Il avait gardé une main emprisonnant un sein. Le regard toujours aussi limpide, Anne-Liese expliqua d’une voix posée et lente :

— Il m’attachait les chevilles et les poignets avec une chaîne d’acier à des anneaux fixés dans sa salle de bains et, ensuite, me battait avant de me faire l’amour. Partout sauf sur les seins… Je sortais du pensionnat, alors je ne savais pas ce que c’était. Bien sûr, maintenant, je n’accepterais plus…

Étonnante Anne-Liese. Le ton même de la sincérité. Malko commençait à comprendre comment elle avait mené à la camisole de force un paisible haut fonctionnaire teuton…

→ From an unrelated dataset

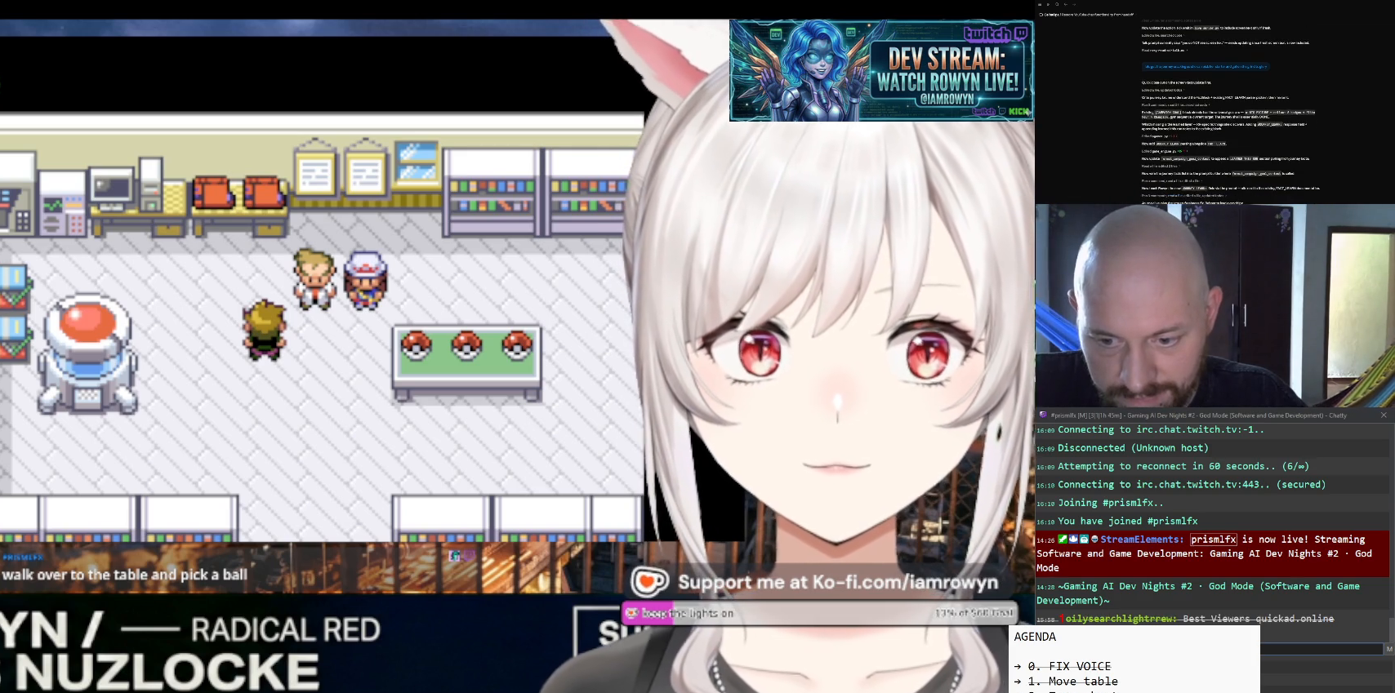
{"buttons": ["B"], "events": []}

Soudain elle se pencha sur lui et l’embrassa passionnément, presque brutalement. Mais Malko n’eut même pas le temps de la prendre dans ses bras. Elle s’était déjà reculée. Une lueur amusée dans les yeux.

— Vous voyez que vous ne me déplaisez pas. Je n’embrasserais jamais un homme de cette façon s’il ne me plaisait pas.

Malko avait l’impression d’avoir reçu une injection massive de vaso-dilatateur. Il voulut la reprendre dans ses bras, mais Anne-Liese se leva et lissa sa jupe, très vierge effarouchée.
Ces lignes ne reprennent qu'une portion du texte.